The governor has publicly brushed aside the slide in the polls, saying Thursday on Sean Hannity's radio show that his critics "have not been successful at all with their mission because taking the poll numbers down didn't make me more vulnerable." Mr. Schwarzenegger said he would continue to collect signatures to qualify several of his proposals for a vote in November, no matter the political toll, and he did so on Saturday at a diner in Lancaster.

"They're lying to the people," Mr. Schwarzenegger said in the radio interview. "And they're trying to convince the people that my reforms are no good because they feel that that will be destructive to them because they want to keep the power, and they want to keep spending money."

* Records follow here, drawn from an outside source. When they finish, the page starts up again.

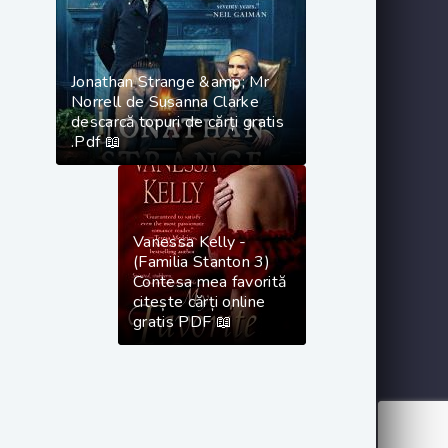
Jonathan Strange &amp; Mr
Norrell de Susanna Clarke
descarcă topuri de cărți gratis
.Pdf 📖
Vanessa Kelly -
(Familia Stanton 3)
Contesa mea favorită
citește cărți online
gratis PDF 📖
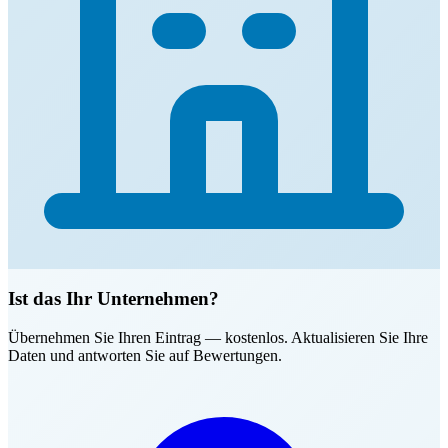
Ist das Ihr Unternehmen?
Übernehmen Sie Ihren Eintrag — kostenlos. Aktualisieren Sie Ihre
Daten und antworten Sie auf Bewertungen.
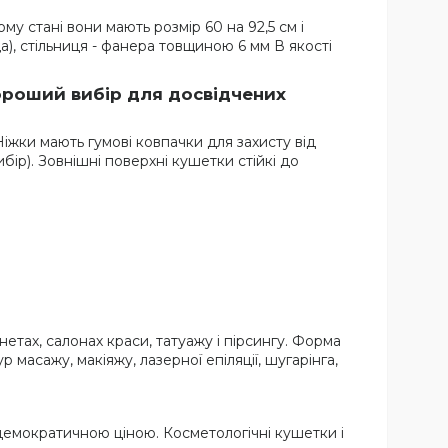
у стані вони мають розмір 60 на 92,5 см і
а), стільниця - фанера товщиною 6 мм В якості
ороший вибір для досвідчених
Ніжки мають гумові ковпачки для захисту від
ір). Зовнішні поверхні кушетки стійкі до
нетах, салонах краси, татуажу і пірсингу. Форма
масажу, макіяжу, лазерної епіляції, шугарінга,
ш демократичною ціною. Косметологічні кушетки і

Mr. Schwarzenegger's famed charisma continues to play well with many Californians. But even with the benefits of his Hollywood celebrity, which also gives him a friendly platform on talk radio and other news media, the new polls reveal that Mr. Schwarzenegger is not immune to the fallout of a sustained public beating.

Some of his Republican allies acknowledge as much, though they insist there is no sense of panic.

"Sometimes you go through turbulent air, and sometimes smooth air," said State Senator Abel Maldonado, a Republican, who is pushing some of the governor's education proposals in the Legislature. "Right now, it's no secret there's some turbulent air."

Several weeks ago, Mr. Schwarzenegger suspended his plan to place before the voters a measure that would have converted the state pension system to private accounts. His decision came after law enforcement groups mobilized against the proposal because it would have deprived public employees of death and disability benefits, something Mr. Schwarzenegger said he never intended.